I therefore construe s 167 as an absolute liability offence. The liability under s 167(1) and (2) is that “the actus reus of the offence is in essence the occurrence of a state of affairs (i.e., where there may be no act or omission on the part of the person made liable for the state of affairs in question; simply the conclusion that because the state of affairs has arisen there has been a failure to ensure or guarantee that this not occur)”: Trad at [92].
Therefore, for the above reasons, I conclude that the magistrate did not incorrectly apply a statutory duty to ensure that “every reasonable precaution is taken” as a duty to ensure a state of safety in its attribution of the acts of employees to employers.
The first ground of appeal is not made out and is dismissed.

In relation to the second ground, the Court said (paras. 122-6, 128-31):

I accept the respondent’s submission that it is important that the proper analysis of s 167 is not whether there had been an unreasonable failure to take precautions, but rather whether there was a failure to ensure, that is to make sure, that all reasonable precautions were in fact taken to prevent harm or hazard.
The focus of the determination is not on the reasonableness (or otherwise) of the failing. Rather, as the respondent submitted, the focus is on whether the identified precaution is reasonable to take. If the precaution is reasonable for the approved provider and/or nominated supervisor to take, then the obligation imposed by s 167 is that that precaution must be taken, otherwise criminal liability attaches to the failure to meet that statutory obligation.
I accept the respondent’s argument that it is erroneous to focus on the steps that were taken, which is the premise of the appellants’ submission, as this directs attention to the reasonableness of not taking a precaution, rather than the reasonableness of the precaution itself.
I am satisfied that the proper analysis of s 167 is not whether there had been an unreasonable failure to take precautions but rather whether there was a failure to ensure all reasonable precautions were in fact taken to prevent any hazard likely to cause injury. The magistrate’s interpretation and application of the provision is correct, and it is consistent with the approach taken in Trad.
Applying Trad, the relevant offences under s 167 attract absolute liability. Such offences do not have available to them a “reasonable steps” defence. The magistrate did not err in her Honour’s application of s 167...
I accept the respondent’s submission that although the magistrate did not expressly address whether appropriate training regarding hot water risks was a “reasonable precaution”, this is in the context of the appellants’ contention that all educators were properly trained. I accept that the magistrate’s finding as to the lack of training of both Ms Balloot and Ms Sayed as they failed to understand the policy that the hot water was to remain at adult height (8/11/22 T 14.12). This led to the magistrate finding that there was a deficiency in the training program as at October 2019 (8/11/22 T14.20). There is no error in her Honour’s findings which were open to the learned magistrate.
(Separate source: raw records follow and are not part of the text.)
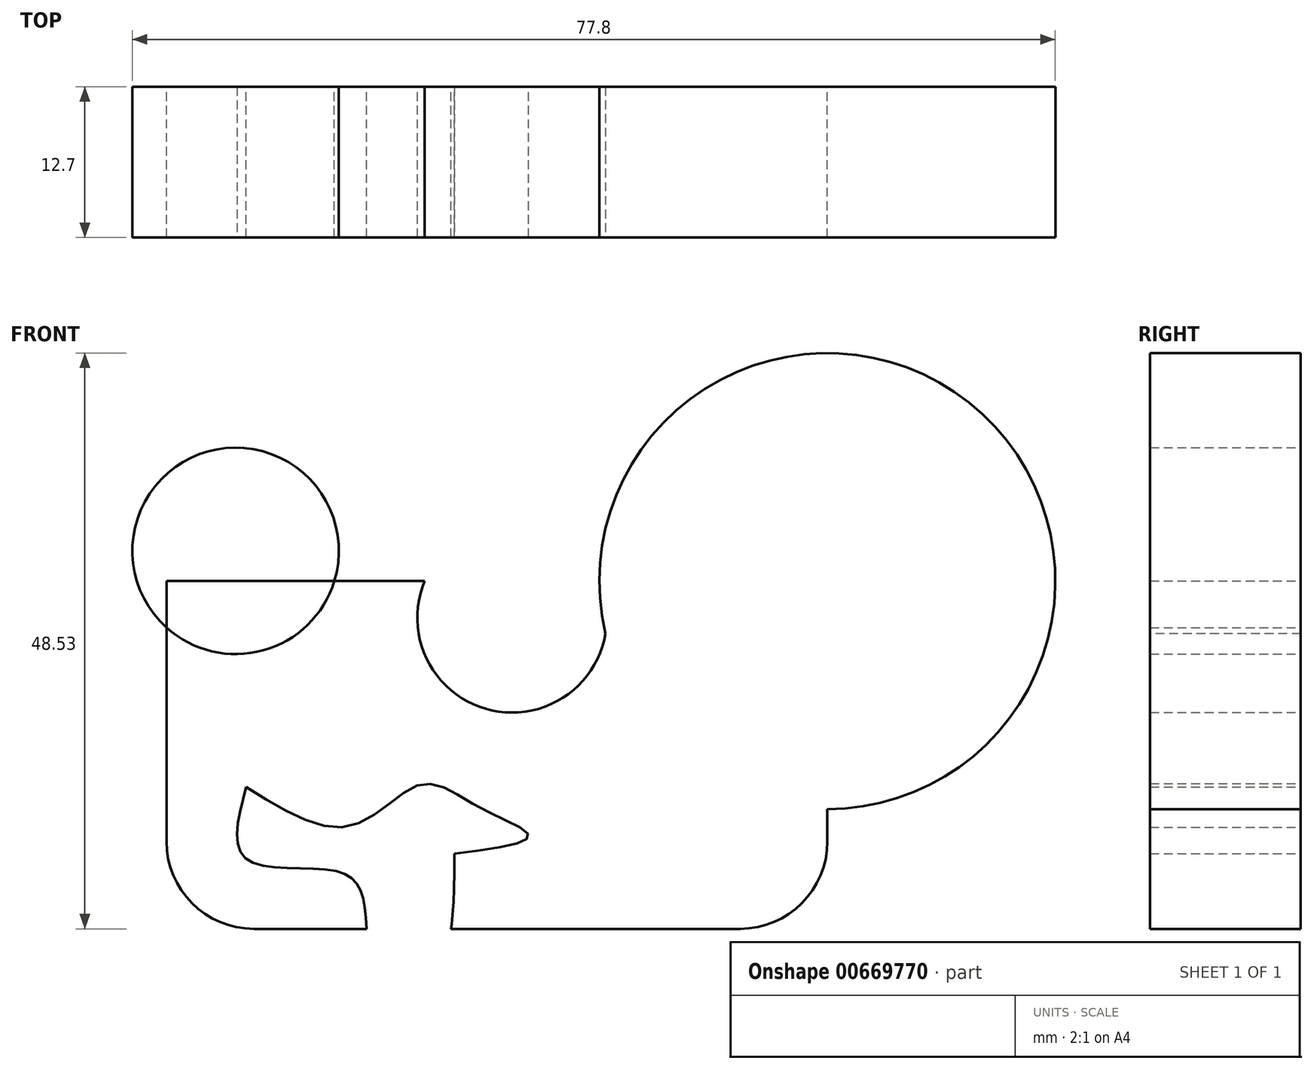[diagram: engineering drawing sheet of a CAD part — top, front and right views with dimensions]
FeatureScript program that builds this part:
annotation { "Feature Type Name" : "Feature", "Feature Type Description" : "" }
export const myFeature = defineFeature(function(context is Context, id is Id, definition is map)
    precondition{}
    {
        {
            var Q0;
            Q0=qCreatedBy(makeId("Front.planeOp"),FACE);
            var sketch = newSketch(context, id + "F0", { "sketchPlane" : qUnion([Q0])});
            skLineSegment(sketch, "E0.bottom", {"start": v(0, 0) * mm, "end": v(55.7, 0) * mm});
            skLineSegment(sketch, "E0.top", {"start": v(0, -29.3) * mm, "end": v(55.7, -29.3) * mm});
            skLineSegment(sketch, "E0.left", {"start": v(0, 0) * mm, "end": v(0, -29.3) * mm});
            skLineSegment(sketch, "E0.right", {"start": v(55.7, 0) * mm, "end": v(55.7, -29.3) * mm});
            skCircle(sketch, "E1", {"center": v(29.13, -3.1) * mm, "radius": 7.99 * mm});
            skCircle(sketch, "E2", {"center": v(5.83, 2.55) * mm, "radius": 8.7 * mm});
            skFitSpline(sketch, "E3", {"points": [v(6.72, -17.36) * mm, v(15.6, -20.6) * mm, v(21.44, -17.14) * mm, v(26.42, -19.1) * mm, v(30.53, -21.47) * mm, v(24.26, -22.99) * mm], "startDerivative": vector(38.78, -24.36) * mm, "endDerivative": vector(-47, -6.18) * mm});
            skFitSpline(sketch, "E4", {"points": [v(6.72, -17.36) * mm, v(6.72, -23.42) * mm, v(14.51, -24.5) * mm, v(16.68, -27.32) * mm, v(17.76, -34.03) * mm, v(20.58, -35.98) * mm, v(21.66, -35.54) * mm, v(23.6, -31.43) * mm, v(24.26, -24.72) * mm, v(24.26, -22.99) * mm], "startDerivative": vector(-15.32, -57.21) * mm, "endDerivative": vector(-0.16, 20) * mm});
            skSolve(sketch);
        }
        {
            var Q0;
            {var subQ4=sQuery(id+"F0.wireOp",EDGE,"E0.right");Q0=makeQuery(id+"F0.imprint","IMPRINT",FACE,{"disambiguationData":[TD([[makeQuery(id+"F0.imprint","IMPRINT",EDGE,{"derivedFrom":subQ4}),-1.0]])]});}
            extrude(context, id + "F1", {"entities" : qUnion([Q0]), "depth" : 12.7 * mm, "offsetDistance" : 25.4 * mm});
        }
        {
            var Q0;
            {var subQ0=sQuery(id+"F0.wireOp",EDGE,"E0.left");var subQ1=sQuery(id+"F0.wireOp",EDGE,"E0.bottom");var subQ2=makeQuery(id+"F0.imprint","INTERSECT",VERTEX,{"derivedFrom":[subQ1,subQ0]});Q0=makeQuery(id+"F0.imprint","IMPRINT",FACE,{"disambiguationData":[TD([[makeQuery(id+"F0.imprint","IMPRINT",EDGE,{"disambiguationData":[TD([[subQ2,-1.0]])],"derivedFrom":subQ1}),1.0]])]});}
            extrude(context, id + "F2", {"entities" : qUnion([Q0]), "depth" : 12.7 * mm, "offsetDistance" : 25.4 * mm});
        }
        {
            var Q0;
            {var subQ0=sQuery(id+"F0.wireOp",EDGE,"E0.bottom");Q0=makeQuery(id+"F1.opExtrude","SWEPT_FACE",FACE,{"disambiguationData":[OSD([subQ0]),TDD([makeQuery(id+"F0.imprint","IMPRINT",EDGE,{"disambiguationData":[TD([[makeQuery(id+"F0.imprint","INTERSECT",VERTEX,{"derivedFrom":[subQ0,sQuery(id+"F0.wireOp",EDGE,"E0.right")]}),1.0]])],"derivedFrom":subQ0})])]});}
            var Q1;
            Q1=makeQuery(id+"F1.opExtrude","SWEPT_EDGE",EDGE,{"disambiguationData":[OSD([sQuery(id+"F0.wireOp",EDGE,"E0.bottom"),sQuery(id+"F0.wireOp",EDGE,"E0.right")])]});
            revolve(context, id + "F3", {"operationType" : NewBodyOperationType.ADD, "entities" : qUnion([Q0]), "axis" : qUnion([Q1]), "revolveType" : RevolveType.FULL});
        }
        {
            var Q0;
            Q0=makeQuery(id+"F1.opExtrude","SWEPT_EDGE",EDGE,{"disambiguationData":[OSD([sQuery(id+"F0.wireOp",EDGE,"E0.top"),sQuery(id+"F0.wireOp",EDGE,"E0.right")])]});
            var Q1;
            Q1=makeQuery(id+"F1.opExtrude","SWEPT_EDGE",EDGE,{"disambiguationData":[OSD([sQuery(id+"F0.wireOp",EDGE,"E0.top"),sQuery(id+"F0.wireOp",EDGE,"E0.left")])]});
            fillet(context, id + "F4", {"entities" : qUnion([Q0, Q1]), "radius" : 7.36 * mm, "tangentPropagation" : true, "allowEdgeOverflow" : false});
        }
    });
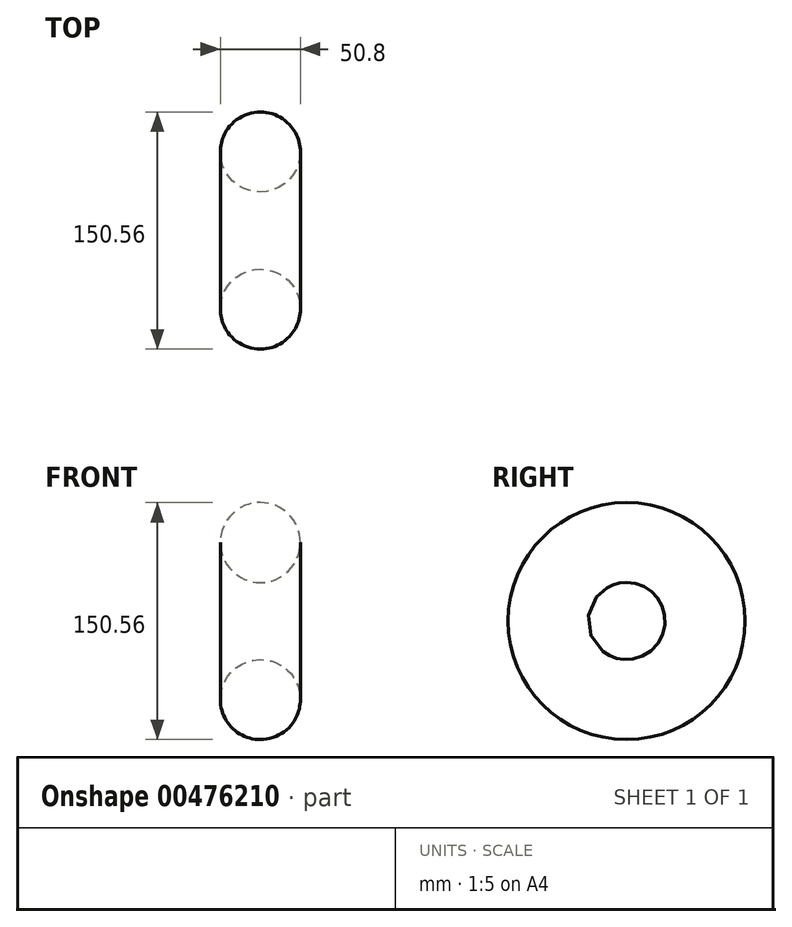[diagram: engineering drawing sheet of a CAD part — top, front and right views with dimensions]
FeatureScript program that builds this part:
annotation { "Feature Type Name" : "Feature", "Feature Type Description" : "" }
export const myFeature = defineFeature(function(context is Context, id is Id, definition is map)
    precondition{}
    {
        {
            var Q0;
            Q0=qCreatedBy(makeId("Front.planeOp"),FACE);
            var sketch = newSketch(context, id + "F0", { "sketchPlane" : qUnion([Q0])});
            skCircle(sketch, "E0", {"center": v(0, 0) * mm, "radius": 25.4 * mm});
            skSolve(sketch);
        }
        {
            var Q0;
            Q0=qCreatedBy(makeId("Front.planeOp"),FACE);
            var sketch = newSketch(context, id + "F1", { "sketchPlane" : qUnion([Q0])});
            skLineSegment(sketch, "E1", {"start": v(-50.5, -49.88) * mm, "end": v(101.9, -49.88) * mm});
            skSolve(sketch);
        }
        {
            var Q0;
            Q0=makeQuery(id+"F0.imprint","IMPRINT",FACE,{"disambiguationData":[TD([[makeQuery(id+"F0.imprint","IMPRINT",EDGE,{"derivedFrom":sQuery(id+"F0.wireOp",EDGE,"E0")}),1.0]])]});
            var Q1;
            Q1=sQuery(id+"F1.wireOp",EDGE,"E1");
            revolve(context, id + "F2", {"entities" : qUnion([Q0]), "axis" : qUnion([Q1]), "revolveType" : RevolveType.FULL});
        }
    });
Therefore, the magistrate did not incorrectly apply the reasoning in ABC Development Learning Centres case to the legislation in which the offence provision arises in determining the availability of the “reasonable steps” defence.
I follow the reasoning of Ward P in Trad that “[i]t follows, in light of what was explored by the Victorian Court of Appeal, alongside my own analysis, that the decision in ABC Developmental Learning cannot be said to be plainly wrong and, given that the National Law follows the equivalent Victorian legislation, it compels the conclusion that the s 165(2) offence is one of absolute liability”; at [128]. Wallace also compels the conclusion that the s 167 (1) and (2) offences are ones of absolute liability.
The second ground is not made out and is dismissed.